**Records for processing**

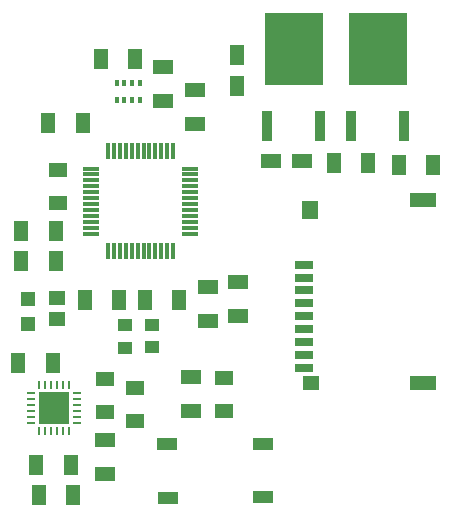
<source format=gtp>
G04*
G04 #@! TF.GenerationSoftware,Altium Limited,Altium Designer,20.0.13 (296)*
G04*
G04 Layer_Color=8421504*
%FSLAX25Y25*%
%MOIN*%
G70*
G01*
G75*
%ADD18R,0.05118X0.07087*%
%ADD19R,0.06496X0.04724*%
%ADD20R,0.01181X0.05709*%
%ADD21R,0.05709X0.01181*%
%ADD22R,0.07087X0.04842*%
%ADD23R,0.05512X0.06299*%
%ADD24R,0.08661X0.04724*%
%ADD25R,0.05512X0.04724*%
%ADD26R,0.06299X0.02756*%
%ADD27R,0.03740X0.10236*%
%ADD28R,0.19291X0.24410*%
%ADD29R,0.04842X0.07087*%
%ADD30R,0.07087X0.05118*%
%ADD31R,0.05118X0.04331*%
%ADD32R,0.04724X0.04724*%
%ADD33R,0.00984X0.03150*%
%ADD34R,0.03150X0.00984*%
%ADD35R,0.10236X0.10630*%
%ADD36R,0.05315X0.04528*%
%ADD37R,0.01378X0.01968*%
%ADD38R,0.07087X0.04331*%
D18*
X107000Y363000D02*
D03*
X118417D02*
D03*
X117709Y373000D02*
D03*
X106291D02*
D03*
X101291Y451000D02*
D03*
X112709D02*
D03*
X121709Y487000D02*
D03*
X110291D02*
D03*
X216732Y473622D02*
D03*
X205315D02*
D03*
X238500Y473000D02*
D03*
X227083D02*
D03*
X142520Y427953D02*
D03*
X153937D02*
D03*
X112709Y441000D02*
D03*
X101291D02*
D03*
X133858Y427953D02*
D03*
X122441D02*
D03*
X100291Y407000D02*
D03*
X111709D02*
D03*
X127791Y508500D02*
D03*
X139209D02*
D03*
D19*
X113386Y471260D02*
D03*
Y460236D02*
D03*
X129126Y401811D02*
D03*
Y390787D02*
D03*
X139126Y398811D02*
D03*
Y387787D02*
D03*
X168898Y390945D02*
D03*
Y401968D02*
D03*
D20*
X130173Y444366D02*
D03*
X132142D02*
D03*
X134110D02*
D03*
X136079D02*
D03*
X138047D02*
D03*
X140016D02*
D03*
X141984D02*
D03*
X143953D02*
D03*
X145921D02*
D03*
X147890D02*
D03*
X149858D02*
D03*
X151827D02*
D03*
Y477634D02*
D03*
X149858D02*
D03*
X147890D02*
D03*
X145921D02*
D03*
X143953D02*
D03*
X141984D02*
D03*
X140016D02*
D03*
X138047D02*
D03*
X136079D02*
D03*
X134110D02*
D03*
X132142D02*
D03*
X130173D02*
D03*
D21*
X157634Y450173D02*
D03*
Y452142D02*
D03*
Y454110D02*
D03*
Y456079D02*
D03*
Y458047D02*
D03*
Y460016D02*
D03*
Y461984D02*
D03*
Y463953D02*
D03*
Y465921D02*
D03*
Y467890D02*
D03*
Y469858D02*
D03*
Y471827D02*
D03*
X124366D02*
D03*
Y469858D02*
D03*
Y467890D02*
D03*
Y465921D02*
D03*
Y463953D02*
D03*
Y461984D02*
D03*
Y460016D02*
D03*
Y458047D02*
D03*
Y456079D02*
D03*
Y454110D02*
D03*
Y452142D02*
D03*
Y450173D02*
D03*
D22*
X194921Y474409D02*
D03*
X184606D02*
D03*
D23*
X197502Y457946D02*
D03*
D24*
X235297Y461490D02*
D03*
X235297Y400466D02*
D03*
D25*
X197895D02*
D03*
D26*
X195533Y405191D02*
D03*
Y409521D02*
D03*
Y413852D02*
D03*
Y418183D02*
D03*
Y422513D02*
D03*
Y426844D02*
D03*
Y431175D02*
D03*
Y435505D02*
D03*
Y439836D02*
D03*
D27*
X211024Y486161D02*
D03*
X228976D02*
D03*
X183024D02*
D03*
X200976D02*
D03*
D28*
X220000Y511752D02*
D03*
X192000D02*
D03*
D29*
X173000Y499342D02*
D03*
Y509657D02*
D03*
D30*
X173622Y434055D02*
D03*
Y422638D02*
D03*
X163386Y421063D02*
D03*
Y432480D02*
D03*
X157874Y402362D02*
D03*
Y390945D02*
D03*
X159000Y498000D02*
D03*
Y486583D02*
D03*
X148500Y494291D02*
D03*
Y505709D02*
D03*
X129126Y370091D02*
D03*
Y381508D02*
D03*
D31*
X135753Y419645D02*
D03*
X144808D02*
D03*
X135814Y412136D02*
D03*
X144826Y412200D02*
D03*
D32*
X103543Y428346D02*
D03*
Y420079D02*
D03*
D33*
X117126Y399654D02*
D03*
X115157D02*
D03*
X113189D02*
D03*
X111221D02*
D03*
X109252D02*
D03*
X107283D02*
D03*
Y384299D02*
D03*
X109252D02*
D03*
X111221D02*
D03*
X113189D02*
D03*
X115157D02*
D03*
X117126D02*
D03*
D34*
X104528Y396898D02*
D03*
Y394929D02*
D03*
Y392961D02*
D03*
Y390992D02*
D03*
Y389024D02*
D03*
Y387055D02*
D03*
X119882D02*
D03*
Y389024D02*
D03*
Y390992D02*
D03*
Y392961D02*
D03*
Y394929D02*
D03*
Y396898D02*
D03*
D35*
X112205Y391976D02*
D03*
D36*
X112992Y421752D02*
D03*
Y428642D02*
D03*
D37*
X140685Y500295D02*
D03*
X138126D02*
D03*
X135567D02*
D03*
X133008D02*
D03*
D03*
Y494587D02*
D03*
X135567D02*
D03*
X138126D02*
D03*
X140685D02*
D03*
D38*
X150205Y362118D02*
D03*
X181890Y362260D02*
D03*
Y380134D02*
D03*
X149961D02*
D03*
M02*

</source>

**What is needed**
Your answer should be every line above, written out exactly, with no pictures.

**Task result**
<source format=gtp>
G04*
G04 #@! TF.GenerationSoftware,Altium Limited,Altium Designer,20.0.13 (296)*
G04*
G04 Layer_Color=8421504*
%FSLAX25Y25*%
%MOIN*%
G70*
G01*
G75*
%ADD18R,0.05118X0.07087*%
%ADD19R,0.06496X0.04724*%
%ADD20R,0.01181X0.05709*%
%ADD21R,0.05709X0.01181*%
%ADD22R,0.07087X0.04842*%
%ADD23R,0.05512X0.06299*%
%ADD24R,0.08661X0.04724*%
%ADD25R,0.05512X0.04724*%
%ADD26R,0.06299X0.02756*%
%ADD27R,0.03740X0.10236*%
%ADD28R,0.19291X0.24410*%
%ADD29R,0.04842X0.07087*%
%ADD30R,0.07087X0.05118*%
%ADD31R,0.05118X0.04331*%
%ADD32R,0.04724X0.04724*%
%ADD33R,0.00984X0.03150*%
%ADD34R,0.03150X0.00984*%
%ADD35R,0.10236X0.10630*%
%ADD36R,0.05315X0.04528*%
%ADD37R,0.01378X0.01968*%
%ADD38R,0.07087X0.04331*%
D18*
X107000Y363000D02*
D03*
X118417D02*
D03*
X117709Y373000D02*
D03*
X106291D02*
D03*
X101291Y451000D02*
D03*
X112709D02*
D03*
X121709Y487000D02*
D03*
X110291D02*
D03*
X216732Y473622D02*
D03*
X205315D02*
D03*
X238500Y473000D02*
D03*
X227083D02*
D03*
X142520Y427953D02*
D03*
X153937D02*
D03*
X112709Y441000D02*
D03*
X101291D02*
D03*
X133858Y427953D02*
D03*
X122441D02*
D03*
X100291Y407000D02*
D03*
X111709D02*
D03*
X127791Y508500D02*
D03*
X139209D02*
D03*
D19*
X113386Y471260D02*
D03*
Y460236D02*
D03*
X129126Y401811D02*
D03*
Y390787D02*
D03*
X139126Y398811D02*
D03*
Y387787D02*
D03*
X168898Y390945D02*
D03*
Y401968D02*
D03*
D20*
X130173Y444366D02*
D03*
X132142D02*
D03*
X134110D02*
D03*
X136079D02*
D03*
X138047D02*
D03*
X140016D02*
D03*
X141984D02*
D03*
X143953D02*
D03*
X145921D02*
D03*
X147890D02*
D03*
X149858D02*
D03*
X151827D02*
D03*
Y477634D02*
D03*
X149858D02*
D03*
X147890D02*
D03*
X145921D02*
D03*
X143953D02*
D03*
X141984D02*
D03*
X140016D02*
D03*
X138047D02*
D03*
X136079D02*
D03*
X134110D02*
D03*
X132142D02*
D03*
X130173D02*
D03*
D21*
X157634Y450173D02*
D03*
Y452142D02*
D03*
Y454110D02*
D03*
Y456079D02*
D03*
Y458047D02*
D03*
Y460016D02*
D03*
Y461984D02*
D03*
Y463953D02*
D03*
Y465921D02*
D03*
Y467890D02*
D03*
Y469858D02*
D03*
Y471827D02*
D03*
X124366D02*
D03*
Y469858D02*
D03*
Y467890D02*
D03*
Y465921D02*
D03*
Y463953D02*
D03*
Y461984D02*
D03*
Y460016D02*
D03*
Y458047D02*
D03*
Y456079D02*
D03*
Y454110D02*
D03*
Y452142D02*
D03*
Y450173D02*
D03*
D22*
X194921Y474409D02*
D03*
X184606D02*
D03*
D23*
X197502Y457946D02*
D03*
D24*
X235297Y461490D02*
D03*
X235297Y400466D02*
D03*
D25*
X197895D02*
D03*
D26*
X195533Y405191D02*
D03*
Y409521D02*
D03*
Y413852D02*
D03*
Y418183D02*
D03*
Y422513D02*
D03*
Y426844D02*
D03*
Y431175D02*
D03*
Y435505D02*
D03*
Y439836D02*
D03*
D27*
X211024Y486161D02*
D03*
X228976D02*
D03*
X183024D02*
D03*
X200976D02*
D03*
D28*
X220000Y511752D02*
D03*
X192000D02*
D03*
D29*
X173000Y499342D02*
D03*
Y509657D02*
D03*
D30*
X173622Y434055D02*
D03*
Y422638D02*
D03*
X163386Y421063D02*
D03*
Y432480D02*
D03*
X157874Y402362D02*
D03*
Y390945D02*
D03*
X159000Y498000D02*
D03*
Y486583D02*
D03*
X148500Y494291D02*
D03*
Y505709D02*
D03*
X129126Y370091D02*
D03*
Y381508D02*
D03*
D31*
X135753Y419645D02*
D03*
X144808D02*
D03*
X135814Y412136D02*
D03*
X144826Y412200D02*
D03*
D32*
X103543Y428346D02*
D03*
Y420079D02*
D03*
D33*
X117126Y399654D02*
D03*
X115157D02*
D03*
X113189D02*
D03*
X111221D02*
D03*
X109252D02*
D03*
X107283D02*
D03*
Y384299D02*
D03*
X109252D02*
D03*
X111221D02*
D03*
X113189D02*
D03*
X115157D02*
D03*
X117126D02*
D03*
D34*
X104528Y396898D02*
D03*
Y394929D02*
D03*
Y392961D02*
D03*
Y390992D02*
D03*
Y389024D02*
D03*
Y387055D02*
D03*
X119882D02*
D03*
Y389024D02*
D03*
Y390992D02*
D03*
Y392961D02*
D03*
Y394929D02*
D03*
Y396898D02*
D03*
D35*
X112205Y391976D02*
D03*
D36*
X112992Y421752D02*
D03*
Y428642D02*
D03*
D37*
X140685Y500295D02*
D03*
X138126D02*
D03*
X135567D02*
D03*
X133008D02*
D03*
D03*
Y494587D02*
D03*
X135567D02*
D03*
X138126D02*
D03*
X140685D02*
D03*
D38*
X150205Y362118D02*
D03*
X181890Y362260D02*
D03*
Y380134D02*
D03*
X149961D02*
D03*
M02*

</source>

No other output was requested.